(DATA EXTRACT begins)
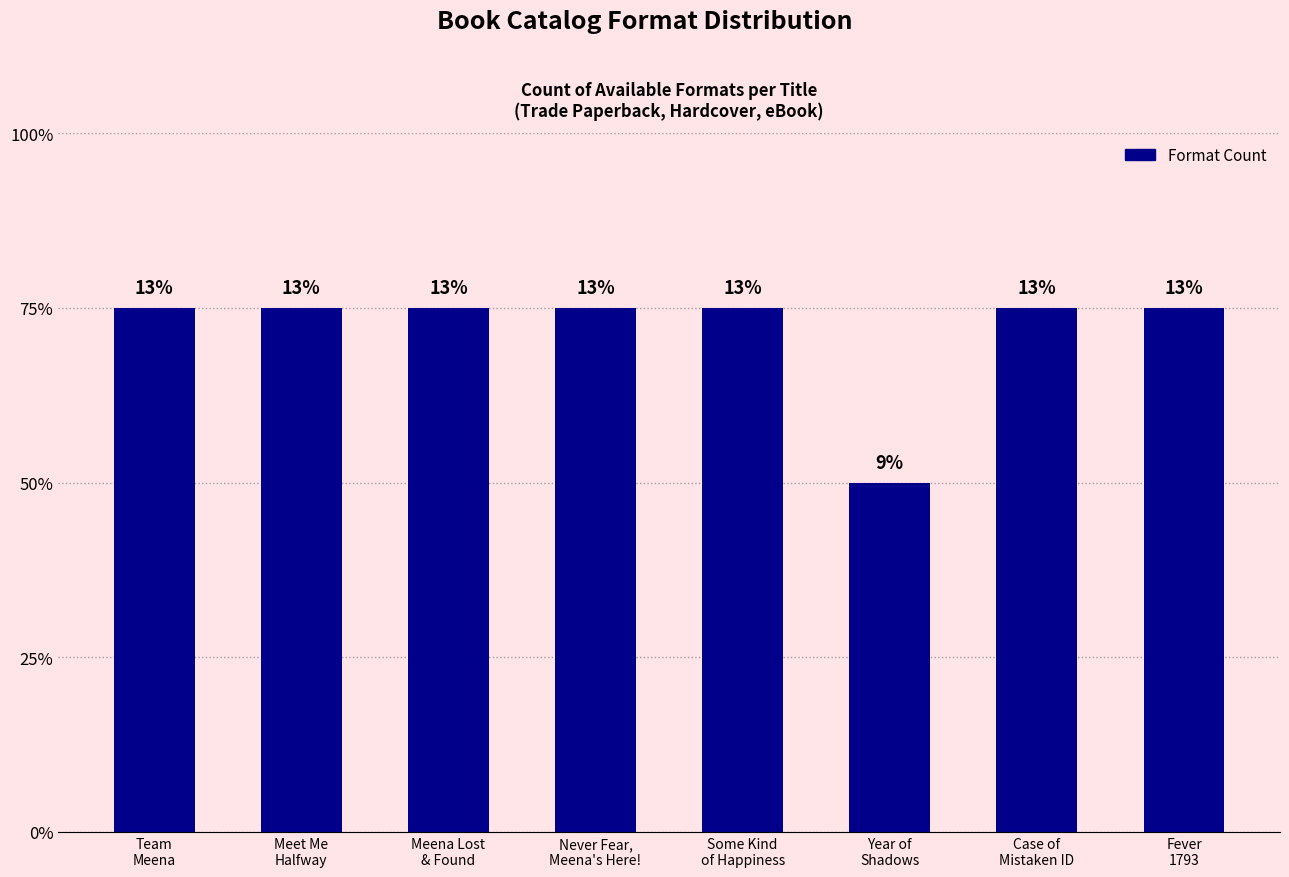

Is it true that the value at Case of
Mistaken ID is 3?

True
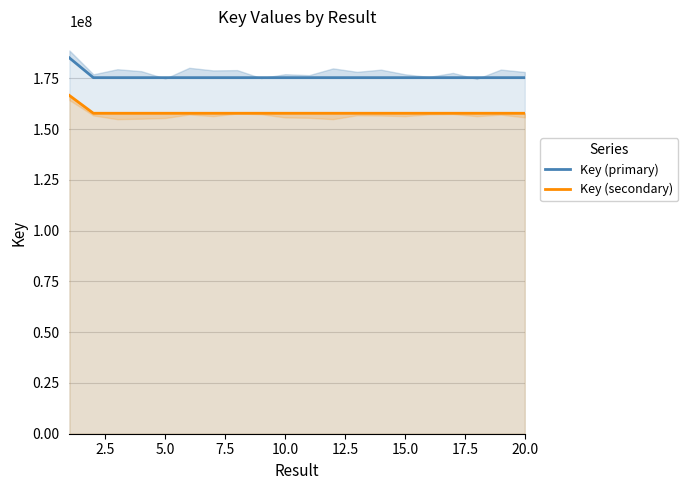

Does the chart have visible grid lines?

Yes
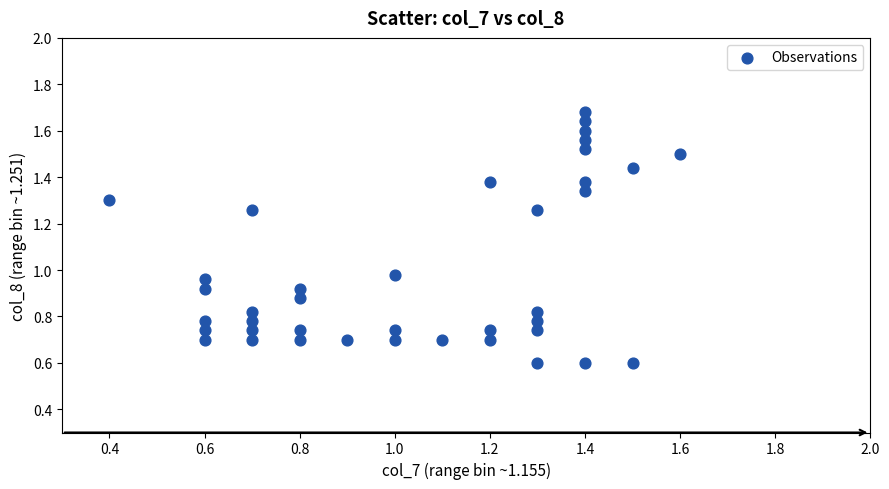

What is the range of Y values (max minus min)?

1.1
(DATA EXTRACT ends)
WRITTEN TASK
Can you reproduce all of the data above word for word, leaving out the pictures?

ANSWER SPACE
Is it true that the value at Case of
Mistaken ID is 3?

True

Does the chart have visible grid lines?

Yes

What is the range of Y values (max minus min)?

1.1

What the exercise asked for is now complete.